Jndem ich juͤngſt im Herbſt erblickte,
Wie, auf das neu, des Gartens-Flur
Manch bunt Aurikelchen, als wie im Fruͤhling, ſchmuͤckte;
Ergetzt’ ich mich daran. Es ward mein Blick nicht nur,
Durch ihre Wiederkunft, geruͤhrt;
Die Seele ſelber ward, fuͤr Luſt, die ſie verſpuͤhrt,
Bewegt, erfuͤllt und eingenommen.
Jch hieß das Bluͤmchen ſanft, in meinem Sinn, willkommen!

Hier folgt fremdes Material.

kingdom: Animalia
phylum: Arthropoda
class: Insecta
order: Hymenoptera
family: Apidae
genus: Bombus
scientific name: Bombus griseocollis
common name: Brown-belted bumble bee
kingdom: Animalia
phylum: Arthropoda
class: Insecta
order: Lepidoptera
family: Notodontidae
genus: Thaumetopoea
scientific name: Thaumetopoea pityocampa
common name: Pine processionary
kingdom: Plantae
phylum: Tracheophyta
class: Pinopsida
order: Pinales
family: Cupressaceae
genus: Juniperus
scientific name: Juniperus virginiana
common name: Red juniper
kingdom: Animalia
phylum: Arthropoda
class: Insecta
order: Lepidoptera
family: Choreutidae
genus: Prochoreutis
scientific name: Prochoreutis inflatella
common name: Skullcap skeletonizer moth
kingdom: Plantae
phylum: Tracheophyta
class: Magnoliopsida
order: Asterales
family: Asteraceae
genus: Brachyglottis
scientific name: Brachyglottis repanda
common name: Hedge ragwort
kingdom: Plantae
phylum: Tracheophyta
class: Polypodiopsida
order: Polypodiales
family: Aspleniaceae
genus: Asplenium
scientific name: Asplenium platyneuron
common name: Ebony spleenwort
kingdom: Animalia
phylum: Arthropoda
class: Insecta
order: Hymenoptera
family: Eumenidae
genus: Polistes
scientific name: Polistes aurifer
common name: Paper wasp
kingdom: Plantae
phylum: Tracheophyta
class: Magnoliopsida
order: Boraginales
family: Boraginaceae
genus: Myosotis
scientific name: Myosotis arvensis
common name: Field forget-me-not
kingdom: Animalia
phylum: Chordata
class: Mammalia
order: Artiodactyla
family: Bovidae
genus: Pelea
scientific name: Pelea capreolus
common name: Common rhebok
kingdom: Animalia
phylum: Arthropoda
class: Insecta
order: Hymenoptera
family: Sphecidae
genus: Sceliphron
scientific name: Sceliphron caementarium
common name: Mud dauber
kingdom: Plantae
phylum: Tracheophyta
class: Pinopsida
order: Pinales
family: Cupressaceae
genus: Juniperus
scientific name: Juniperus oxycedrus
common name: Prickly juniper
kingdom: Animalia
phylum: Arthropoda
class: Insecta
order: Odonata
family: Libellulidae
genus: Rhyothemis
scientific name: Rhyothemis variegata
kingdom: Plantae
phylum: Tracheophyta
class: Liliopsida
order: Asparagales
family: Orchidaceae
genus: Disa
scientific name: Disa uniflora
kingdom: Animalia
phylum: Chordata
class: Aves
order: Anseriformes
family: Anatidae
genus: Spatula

Und fielen, bey der Farben buntem Schein,
Mir die Gedancken ein:
Es kommt dein wiederhohlter Flor
Mir gleichſam vor,
Als wenn, vor andern Blumen allen,
Ein ſtarcker Trieb in deinen Roͤhren,
Den Schoͤpfer der Natur zu ehren,
Geliebte Blume, muͤſſe wallen.
Es ſcheint ob hoͤrt’ ich dich, mit bunten Lippen, ſagen:
„Noch eh die lange Winter-Nacht
„Mich zu dem langen Schlaf gebracht,
„Will ichs vorher noch einmahl wagen,
„Und, GOtt zum Ruhm, noch einmahl Blumen tragen.
„Vielleicht geraͤht mein ſpaͤtes Bluͤhen mehr,
„Als meine Bluͤth, im Fruͤhling, GOtt zur Ehr!
„Vielleicht wirft mancher Menſch auf mich mehr, als
vorhin,
„So Blick als Sinn!
„Vielleicht kan ihn mein frembd-und unverhoftes Bluͤhen,
„Zu einiger Betrachtung, ziehen
„Und ſeinen Geiſt durchs Ungewohnte lencken,
„Auf ſein- und meinen HErrn zu dencken!